• **Items stored in a collection**

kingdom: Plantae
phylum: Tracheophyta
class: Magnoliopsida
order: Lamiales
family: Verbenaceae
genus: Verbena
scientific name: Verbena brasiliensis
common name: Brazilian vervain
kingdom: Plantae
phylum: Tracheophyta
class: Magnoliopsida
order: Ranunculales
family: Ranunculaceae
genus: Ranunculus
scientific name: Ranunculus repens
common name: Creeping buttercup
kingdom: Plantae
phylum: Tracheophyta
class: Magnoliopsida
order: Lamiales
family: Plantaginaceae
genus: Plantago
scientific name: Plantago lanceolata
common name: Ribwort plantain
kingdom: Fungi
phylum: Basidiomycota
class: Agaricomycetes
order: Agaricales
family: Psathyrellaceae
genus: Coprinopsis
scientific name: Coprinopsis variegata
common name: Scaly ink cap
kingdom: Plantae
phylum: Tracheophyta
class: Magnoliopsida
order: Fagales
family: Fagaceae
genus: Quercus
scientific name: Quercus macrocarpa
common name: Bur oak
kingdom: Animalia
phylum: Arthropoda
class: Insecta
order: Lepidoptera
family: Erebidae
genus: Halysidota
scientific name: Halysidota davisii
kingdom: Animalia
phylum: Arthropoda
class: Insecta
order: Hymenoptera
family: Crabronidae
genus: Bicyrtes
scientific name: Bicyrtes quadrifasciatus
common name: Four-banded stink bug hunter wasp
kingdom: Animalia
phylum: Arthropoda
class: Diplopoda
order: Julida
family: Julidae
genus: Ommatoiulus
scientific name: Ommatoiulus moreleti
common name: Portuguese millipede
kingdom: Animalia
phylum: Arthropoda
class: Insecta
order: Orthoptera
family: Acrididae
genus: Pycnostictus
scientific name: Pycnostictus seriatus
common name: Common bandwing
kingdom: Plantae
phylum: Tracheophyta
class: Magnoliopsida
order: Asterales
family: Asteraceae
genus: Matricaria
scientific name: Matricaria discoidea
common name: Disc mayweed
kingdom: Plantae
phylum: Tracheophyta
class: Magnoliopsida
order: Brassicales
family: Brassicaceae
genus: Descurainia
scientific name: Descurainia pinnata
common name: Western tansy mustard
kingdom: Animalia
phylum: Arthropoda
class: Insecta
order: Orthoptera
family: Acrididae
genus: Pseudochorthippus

• **Set task**
Reproduce every line of the material above, unchanged and in the same order.

• **Completed exercise**
kingdom: Plantae
phylum: Tracheophyta
class: Magnoliopsida
order: Lamiales
family: Verbenaceae
genus: Verbena
scientific name: Verbena brasiliensis
common name: Brazilian vervain
kingdom: Plantae
phylum: Tracheophyta
class: Magnoliopsida
order: Ranunculales
family: Ranunculaceae
genus: Ranunculus
scientific name: Ranunculus repens
common name: Creeping buttercup
kingdom: Plantae
phylum: Tracheophyta
class: Magnoliopsida
order: Lamiales
family: Plantaginaceae
genus: Plantago
scientific name: Plantago lanceolata
common name: Ribwort plantain
kingdom: Fungi
phylum: Basidiomycota
class: Agaricomycetes
order: Agaricales
family: Psathyrellaceae
genus: Coprinopsis
scientific name: Coprinopsis variegata
common name: Scaly ink cap
kingdom: Plantae
phylum: Tracheophyta
class: Magnoliopsida
order: Fagales
family: Fagaceae
genus: Quercus
scientific name: Quercus macrocarpa
common name: Bur oak
kingdom: Animalia
phylum: Arthropoda
class: Insecta
order: Lepidoptera
family: Erebidae
genus: Halysidota
scientific name: Halysidota davisii
kingdom: Animalia
phylum: Arthropoda
class: Insecta
order: Hymenoptera
family: Crabronidae
genus: Bicyrtes
scientific name: Bicyrtes quadrifasciatus
common name: Four-banded stink bug hunter wasp
kingdom: Animalia
phylum: Arthropoda
class: Diplopoda
order: Julida
family: Julidae
genus: Ommatoiulus
scientific name: Ommatoiulus moreleti
common name: Portuguese millipede
kingdom: Animalia
phylum: Arthropoda
class: Insecta
order: Orthoptera
family: Acrididae
genus: Pycnostictus
scientific name: Pycnostictus seriatus
common name: Common bandwing
kingdom: Plantae
phylum: Tracheophyta
class: Magnoliopsida
order: Asterales
family: Asteraceae
genus: Matricaria
scientific name: Matricaria discoidea
common name: Disc mayweed
kingdom: Plantae
phylum: Tracheophyta
class: Magnoliopsida
order: Brassicales
family: Brassicaceae
genus: Descurainia
scientific name: Descurainia pinnata
common name: Western tansy mustard
kingdom: Animalia
phylum: Arthropoda
class: Insecta
order: Orthoptera
family: Acrididae
genus: Pseudochorthippus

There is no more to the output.